With overwhelming bipartisan support, Congress voted last year to extend overall federal CHIP funding for states through 2017; the legislation reaffirmed the matching rate increase by letting it take effect as scheduled.  The Energy and Commerce bill would overturn this bipartisan agreement and eliminate the increase as of March 31. That would:

  • Shift costs to states. States would have to pay a greater share of CHIP costs through 2019 than if the match increase remains in place. Their added costs would total more than $3 billion a year, assuming Congress, as expected, extends federal CHIP funding past 2017.

    States have used the federal funding boost to expand and improve children’s health coverage as well as to sustain their overall Medicaid and CHIP programs. Florida and Utah, for example, expanded coverage to legal immigrant children. Also, Arizona — the only state that doesn’t cover children through CHIP — is considering reestablishing its CHIP program due to the matching rate increase. The House bill would likely force these states to curtail or drop these improvements.  And all states would likely have to make other sizable Medicaid and CHIP cuts to offset the loss of federal funding. 

    This would be particularly disruptive as states are already three-quarters of the way through their fiscal years (which run from July 1 to June 30 in most states) under budgets that assume the 23 percentage-point match increase, and states have completed or are finalizing their 2017 budgets.

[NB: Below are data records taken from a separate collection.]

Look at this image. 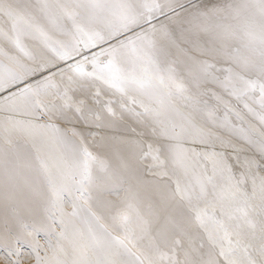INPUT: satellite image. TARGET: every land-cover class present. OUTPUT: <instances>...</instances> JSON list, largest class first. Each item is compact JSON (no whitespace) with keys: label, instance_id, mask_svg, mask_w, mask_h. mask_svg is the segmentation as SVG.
Instances as JSON below:
<instances>
[{"label":"snow or ice","instance_id":"obj_1","mask_svg":"<svg viewBox=\"0 0 264 264\" xmlns=\"http://www.w3.org/2000/svg\"><path fill=\"white\" fill-rule=\"evenodd\" d=\"M0 264H264V0H0Z\"/></svg>","mask_w":264,"mask_h":264}]
</instances>
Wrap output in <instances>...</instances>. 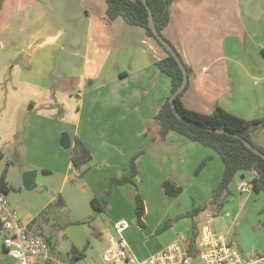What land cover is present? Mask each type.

  • Deter states from adopting the Medicaid expansion. Some expansion opponents argue that the federal government will renege on its commitment to pick up nearly all the costs of the Medicaid expansion. To date, they’ve had no evidence to support this claim, and the Administration has made clear for years that it opposes any Medicaid or CHIP provision shifting costs to states.  But if the House measure became law, opponents could point to the eliminated CHIP match increase to significantly bolster opposition to expanding Medicaid, as over half of children with CHIP-funded coverage receive it through Medicaid.